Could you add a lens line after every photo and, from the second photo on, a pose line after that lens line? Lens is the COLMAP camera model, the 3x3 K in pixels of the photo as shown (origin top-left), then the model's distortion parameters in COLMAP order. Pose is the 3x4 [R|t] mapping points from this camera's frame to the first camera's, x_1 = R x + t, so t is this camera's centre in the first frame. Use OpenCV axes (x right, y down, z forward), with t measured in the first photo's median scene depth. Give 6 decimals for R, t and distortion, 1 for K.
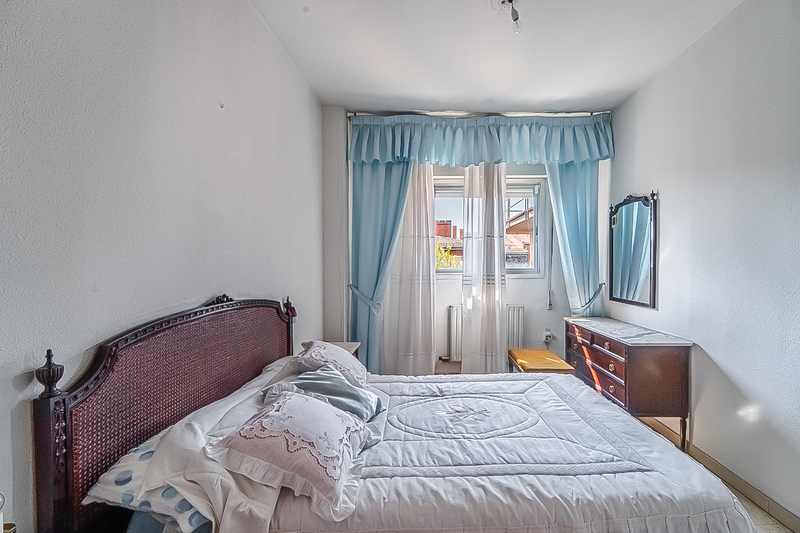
lens RADIAL K [[328.9, 0, 415.7], [0, 328.9, 268.2], [0, 0, 1]] dist [0.012282, -0.001319]
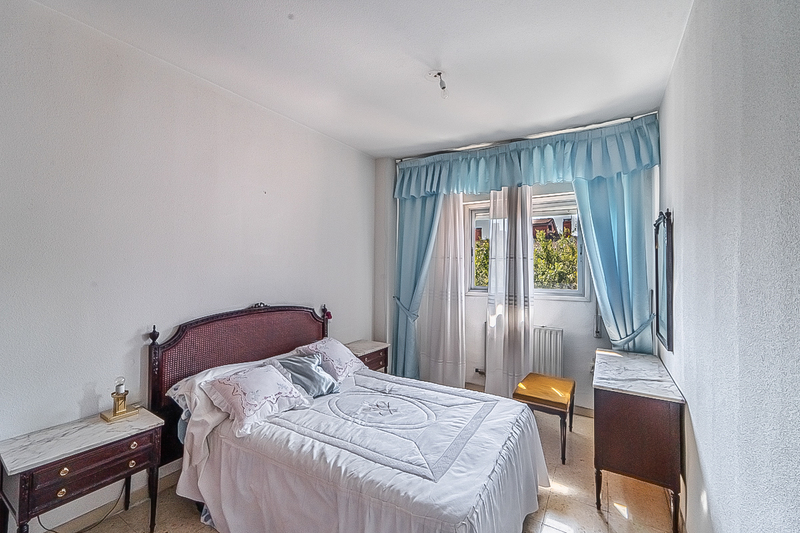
lens RADIAL K [[328.9, 0, 417.4], [0, 328.9, 257.8], [0, 0, 1]] dist [0.012282, -0.001319]
pose [[0.861147, 0.004832, -0.508333, 0.517472], [-0.022003, 0.999372, -0.027774, -0.064362], [0.507879, 0.035103, 0.860713, -0.033219]]
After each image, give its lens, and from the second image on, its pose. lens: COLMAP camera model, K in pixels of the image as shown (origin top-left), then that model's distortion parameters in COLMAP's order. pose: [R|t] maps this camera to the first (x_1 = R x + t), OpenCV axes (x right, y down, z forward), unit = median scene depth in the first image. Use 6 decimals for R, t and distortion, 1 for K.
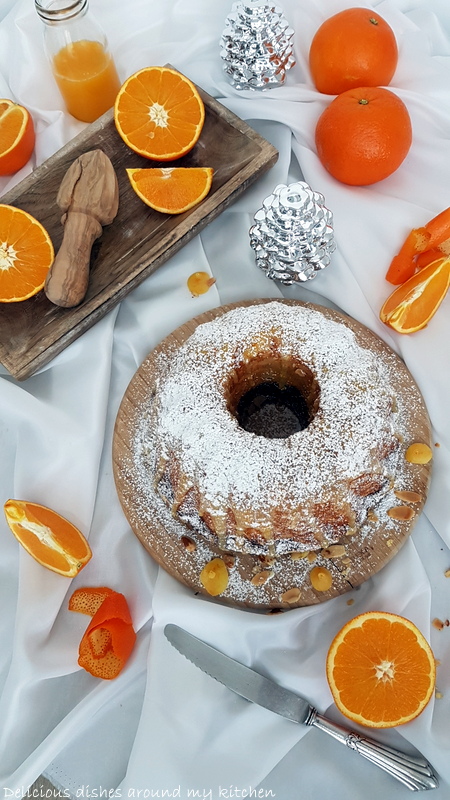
lens RADIAL K [[597.4, 0, 224.8], [0, 597.4, 388.1], [0, 0, 1]] dist [0.169452, -0.332992]
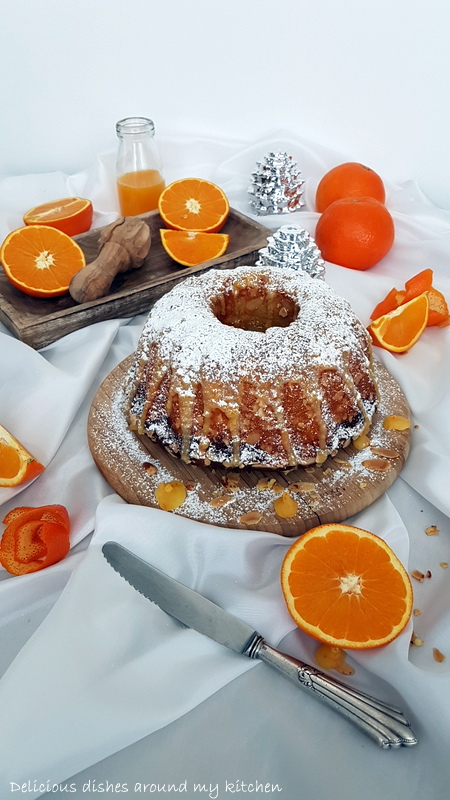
-*-*-
In the answer, give only the lines from the one containing "After each image, give" through the end of the records above, each reproduced exactly. Include no pictures.

#### EXERCISE ANSWER:
After each image, give its lens, and from the second image on, its pose. lens: COLMAP camera model, K in pixels of the image as shown (origin top-left), then that model's distortion parameters in COLMAP's order. pose: [R|t] maps this camera to the first (x_1 = R x + t), OpenCV axes (x right, y down, z forward), unit = median scene depth in the first image. Use 6 decimals for R, t and distortion, 1 for K.
lens RADIAL K [[597.4, 0, 224.8], [0, 597.4, 388.1], [0, 0, 1]] dist [0.169452, -0.332992]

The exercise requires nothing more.